A Bullish Assessment of Our Fuel-Cell Future

Business, Featured  /   /  By Jim Motavalli

“Hydrogen fuel-cell vehicles, with a zero-emission capability, represent the future of the automobile,” said Naqi Jaffery, lead author of a new report from the Washington-based market research company Information Trends.

The report, Global Market for Hydrogen Fuel Cell Vehicles, makes a very optimistic projection about deployment. By 2020, it says, refueling networks will be well established in several key places—California, Germany, Korea and Japan included. By 2032, annual vehicle sales will reach five million, and 20 million will have been sold, generating as much as $1.2 trillion.

A second company report, Global Market for Hydrogen Filling Stations, offers an assessment of the infrastructure needed to drive sales. By 2050, Jaffrey said fuel cells will be the “fastest growing segment of the auto market.” The report estimates fuel-cell vehicles will eventually overtake their battery equivalents because of longer range and faster refueling times.

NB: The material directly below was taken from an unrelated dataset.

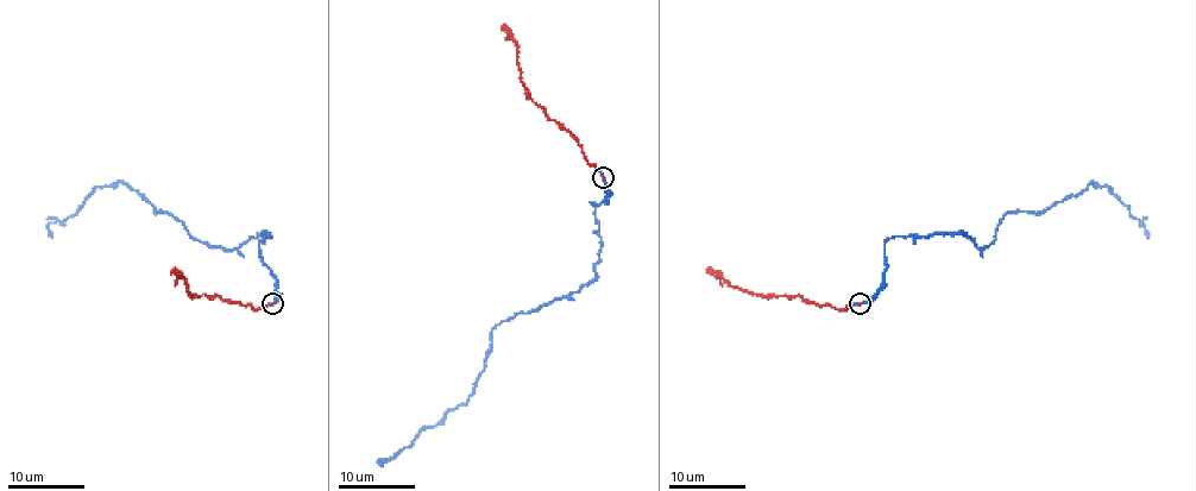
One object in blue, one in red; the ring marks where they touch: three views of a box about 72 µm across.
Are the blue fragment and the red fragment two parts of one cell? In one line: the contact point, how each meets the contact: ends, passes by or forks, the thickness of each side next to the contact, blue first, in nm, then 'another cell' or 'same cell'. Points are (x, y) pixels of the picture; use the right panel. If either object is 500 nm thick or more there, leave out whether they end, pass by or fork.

Navigant Research is also bullish, stating in 2013 that worldwide sales would reach two million by 2030. It cited western Europe as a particular hydrogen hub.

Refueling in Copenhagen

Building the refueling networks (as here in Copenhagen) is key to mass deployment, analysts say. Germany is a leader, along with Japan, the U.S. and Korea. (Hydrogen Link Denmark/Flickr)

Other projections are more modest. Lux Research, in a 2013 report called The Great Compression: the Future of the Hydrogen Economy, said that fuel cell vehicles (including forklifts) will be a $1.8 billion market in 2030, with 63,000 sales globally. That projection assumes a $6 per kilogram sales price at the pump. Lux also said that 304 fuel cell buses could be sold in 2030.

And California’s Air Resources Board estimates (via surveys of automakers) sales of 18,500 in the state by 2020, and 34,300 by 2021. Obviously, carmakers imagine a wider market as more models are released and the fueling infrastructure grows. But it’s basically guesswork, since the battery electric vehicle will not remain stagnant—the forthcoming Chevrolet Bolt, for instance, has an EPA-certified range of 238 miles, and is capable of  20-minute recharges. Hydrogen cars need to maintain their range and refueling advantage.

Information Trends is confident that this will happen, beginning with “fleets and high-end customers.” It says that the U.S, will initially be the market leader, but Asia-Pacific will soon experience the most growth. “Japan is the most bullish on this technology,” Information Trends said, adding that the Japanese government is envisioning a “hydrogen society” that includes the use of fuel cells to power buildings.

Deployment of hydrogen vehicles is well underway worldwide, and the next few years are critical for the technology to gain momentum and develop into formidable competition for both internal combustion and battery electrics.